Written task: Set out exactly, line by line, the stretch of data below that begins at the line containing "All of our content" and ends at the line containing "Sell Your Car", with both ends kept.

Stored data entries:
====
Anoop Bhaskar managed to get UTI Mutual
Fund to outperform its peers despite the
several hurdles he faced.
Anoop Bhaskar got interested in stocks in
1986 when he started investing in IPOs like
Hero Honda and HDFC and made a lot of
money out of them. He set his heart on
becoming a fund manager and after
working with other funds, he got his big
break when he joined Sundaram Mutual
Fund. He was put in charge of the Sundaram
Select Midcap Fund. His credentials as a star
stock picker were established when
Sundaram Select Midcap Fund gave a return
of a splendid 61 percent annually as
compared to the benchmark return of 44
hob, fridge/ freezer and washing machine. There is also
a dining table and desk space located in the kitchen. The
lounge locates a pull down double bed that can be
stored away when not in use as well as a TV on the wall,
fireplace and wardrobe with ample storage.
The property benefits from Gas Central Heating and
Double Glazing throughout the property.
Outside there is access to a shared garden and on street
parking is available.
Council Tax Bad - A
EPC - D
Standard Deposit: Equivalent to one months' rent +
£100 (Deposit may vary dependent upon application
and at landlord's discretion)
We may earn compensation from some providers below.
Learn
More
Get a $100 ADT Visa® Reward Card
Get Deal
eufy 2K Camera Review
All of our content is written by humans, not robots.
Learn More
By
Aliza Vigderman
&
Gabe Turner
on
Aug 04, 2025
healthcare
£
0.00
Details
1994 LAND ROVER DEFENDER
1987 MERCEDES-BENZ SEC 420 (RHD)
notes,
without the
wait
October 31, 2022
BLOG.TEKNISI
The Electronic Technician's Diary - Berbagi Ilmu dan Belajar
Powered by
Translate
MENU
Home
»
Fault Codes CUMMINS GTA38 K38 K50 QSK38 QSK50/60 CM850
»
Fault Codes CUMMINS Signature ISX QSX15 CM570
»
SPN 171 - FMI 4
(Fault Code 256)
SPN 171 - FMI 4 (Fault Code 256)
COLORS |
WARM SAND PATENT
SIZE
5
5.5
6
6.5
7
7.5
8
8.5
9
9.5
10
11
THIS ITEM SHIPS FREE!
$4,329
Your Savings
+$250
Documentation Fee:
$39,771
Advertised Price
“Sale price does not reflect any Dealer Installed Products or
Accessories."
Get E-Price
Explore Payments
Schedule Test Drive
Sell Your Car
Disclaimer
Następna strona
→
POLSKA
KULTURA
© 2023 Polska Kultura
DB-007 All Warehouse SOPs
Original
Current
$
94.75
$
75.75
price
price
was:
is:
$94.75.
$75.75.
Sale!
====
Response:
All of our content is written by humans, not robots.
Learn More
By
Aliza Vigderman
&
Gabe Turner
on
Aug 04, 2025
healthcare
£
0.00
Details
1994 LAND ROVER DEFENDER
1987 MERCEDES-BENZ SEC 420 (RHD)
notes,
without the
wait
October 31, 2022
BLOG.TEKNISI
The Electronic Technician's Diary - Berbagi Ilmu dan Belajar
Powered by
Translate
MENU
Home
»
Fault Codes CUMMINS GTA38 K38 K50 QSK38 QSK50/60 CM850
»
Fault Codes CUMMINS Signature ISX QSX15 CM570
»
SPN 171 - FMI 4
(Fault Code 256)
SPN 171 - FMI 4 (Fault Code 256)
COLORS |
WARM SAND PATENT
SIZE
5
5.5
6
6.5
7
7.5
8
8.5
9
9.5
10
11
THIS ITEM SHIPS FREE!
$4,329
Your Savings
+$250
Documentation Fee:
$39,771
Advertised Price
“Sale price does not reflect any Dealer Installed Products or
Accessories."
Get E-Price
Explore Payments
Schedule Test Drive
Sell Your Car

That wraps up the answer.